我正在开发一个 OpenFX 插件来处理分级/后期制作软件中的图像。
我所有的处理都是在一系列 Metal 内核函数中完成的。图像作为缓冲区(浮点数组)发送到 GPU,一个用于输入,一个用于输出。
然后输出被 OpenFX 框架用于在主机应用程序中显示,所以在此之前我不必照顾它。
GPU 处理完命令后,我现在需要能够读取输出值。我尝试使用应用于缓冲区的“内容”方法,但我的插件不断崩溃(在最坏的情况下),或者当它“工作”时给我非常奇怪的值(我不应该有任何超过 1 和以下的值0,但我得到非常大的数字,0 或负 0,nan...所以我假设我有某种内存访问问题)。
起初我认为这是私有/共享内存的问题,所以我尝试修改要共享的缓冲区。但我还在挣扎!
完全披露:我没有在 MSL 方面接受过专门的培训,我正在学习这个项目,所以我可能会做和-或说非常愚蠢的事情。在决定寻求帮助之前,我已经环顾了几个小时。感谢所有愿意以任何方式提供帮助的人!
下面是代码(没有与我当前问题无关的所有内容)。如果它缺乏任何有趣的东西,请告诉我。

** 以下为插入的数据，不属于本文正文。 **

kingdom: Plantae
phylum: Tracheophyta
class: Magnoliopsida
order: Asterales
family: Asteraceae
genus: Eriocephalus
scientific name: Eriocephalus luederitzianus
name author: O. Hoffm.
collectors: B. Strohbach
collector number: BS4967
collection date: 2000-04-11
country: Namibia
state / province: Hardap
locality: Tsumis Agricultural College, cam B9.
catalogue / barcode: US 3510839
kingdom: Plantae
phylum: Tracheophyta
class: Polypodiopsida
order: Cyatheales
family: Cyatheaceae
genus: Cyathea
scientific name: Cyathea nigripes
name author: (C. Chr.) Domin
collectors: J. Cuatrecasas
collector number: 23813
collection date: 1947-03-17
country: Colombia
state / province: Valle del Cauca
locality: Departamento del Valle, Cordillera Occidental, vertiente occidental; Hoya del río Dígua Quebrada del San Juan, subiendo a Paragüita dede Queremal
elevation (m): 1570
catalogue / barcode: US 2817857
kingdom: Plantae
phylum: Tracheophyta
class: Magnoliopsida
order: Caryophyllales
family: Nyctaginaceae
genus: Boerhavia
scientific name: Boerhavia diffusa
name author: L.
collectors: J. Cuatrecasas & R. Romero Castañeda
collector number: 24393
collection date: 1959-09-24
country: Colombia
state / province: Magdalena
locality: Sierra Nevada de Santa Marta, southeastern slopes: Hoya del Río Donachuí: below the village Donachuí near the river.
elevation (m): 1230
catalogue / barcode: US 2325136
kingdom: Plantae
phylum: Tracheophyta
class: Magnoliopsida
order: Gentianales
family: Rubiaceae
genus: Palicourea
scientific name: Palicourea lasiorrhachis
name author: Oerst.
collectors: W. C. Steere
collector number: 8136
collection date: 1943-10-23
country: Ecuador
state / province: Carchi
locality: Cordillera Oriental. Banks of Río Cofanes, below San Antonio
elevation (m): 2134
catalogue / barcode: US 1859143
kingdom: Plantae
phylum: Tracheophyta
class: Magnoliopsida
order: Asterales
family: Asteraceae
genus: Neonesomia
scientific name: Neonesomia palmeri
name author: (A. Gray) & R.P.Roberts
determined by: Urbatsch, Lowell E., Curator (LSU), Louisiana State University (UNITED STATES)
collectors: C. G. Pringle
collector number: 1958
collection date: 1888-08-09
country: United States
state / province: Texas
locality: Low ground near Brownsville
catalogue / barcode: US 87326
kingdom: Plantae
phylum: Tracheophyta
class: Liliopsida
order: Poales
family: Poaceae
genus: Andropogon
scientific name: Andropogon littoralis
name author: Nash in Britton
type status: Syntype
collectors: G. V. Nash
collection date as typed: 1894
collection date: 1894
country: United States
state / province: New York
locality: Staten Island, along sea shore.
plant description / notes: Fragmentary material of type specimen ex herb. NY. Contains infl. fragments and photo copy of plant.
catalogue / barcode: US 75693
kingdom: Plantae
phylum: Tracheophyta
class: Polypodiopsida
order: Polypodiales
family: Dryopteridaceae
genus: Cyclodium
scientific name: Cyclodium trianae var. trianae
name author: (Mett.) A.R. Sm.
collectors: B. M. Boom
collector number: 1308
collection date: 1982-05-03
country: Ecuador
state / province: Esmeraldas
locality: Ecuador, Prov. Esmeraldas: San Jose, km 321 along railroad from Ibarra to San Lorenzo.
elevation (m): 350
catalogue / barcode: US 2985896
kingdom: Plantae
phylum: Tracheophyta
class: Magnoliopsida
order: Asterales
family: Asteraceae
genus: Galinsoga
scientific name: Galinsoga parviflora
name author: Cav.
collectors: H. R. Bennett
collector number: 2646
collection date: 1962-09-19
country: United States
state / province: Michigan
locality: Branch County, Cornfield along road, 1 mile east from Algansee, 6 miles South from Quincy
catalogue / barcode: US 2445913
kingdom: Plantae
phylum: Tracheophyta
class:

id < MTLBuffer > srcDeviceBuf = reinterpret_cast<id<MTLBuffer> >(const_cast<float*>(p_Input)) ;
//Below is the destination Image buffer creation the way it used to be done before my edits
//id < MTLBuffer > dstDeviceBuf = reinterpret_cast<id<MTLBuffer> >(p_Output);
//My attempt at creating a Shared memory buffer
MTLResourceOptions bufferOptions = MTLResourceStorageModeShared;
int bufferLength = sizeof(float)*1920*1080*4;
id <MTLBuffer> dstDeviceBuf = [device newBufferWithBytes:p_Output length:bufferLength options:bufferOptions];
id<MTLCommandBuffer> commandBuffer = [queue commandBuffer];
commandBuffer.label = [NSString stringWithFormat:@"RunMetalKernel"];
id<MTLComputeCommandEncoder> computeEncoder = [commandBuffer computeCommandEncoder];
//First method to be computed
[computeEncoder setComputePipelineState:_initModule];
int exeWidth = [_initModule threadExecutionWidth];
MTLSize threadGroupCount = MTLSizeMake(exeWidth, 1, 1);
MTLSize threadGroups = MTLSizeMake((p_Width + exeWidth - 1) / exeWidth,
p_Height, 1);
[computeEncoder setBuffer:srcDeviceBuf offset: 0 atIndex: 0];
[computeEncoder setBuffer:dstDeviceBuf offset: 0 atIndex: 8];
//encodes first module to be executed
[computeEncoder dispatchThreadgroups:threadGroups threadsPerThreadgroup: threadGroupCount];
//Modules encoding
if (p_lutexport_on) {
//Fills the image with patch values for the LUT computation
[computeEncoder setComputePipelineState:_LUTExportModule];
[computeEncoder dispatchThreadgroups:threadGroups threadsPerThreadgroup: threadGroupCount];
}
[computeEncoder endEncoding];
[commandBuffer commit];
if (p_lutexport_on) {
//Here is where I try to read the buffer values (and inserts them into a custom object "p_lut_exp_lut"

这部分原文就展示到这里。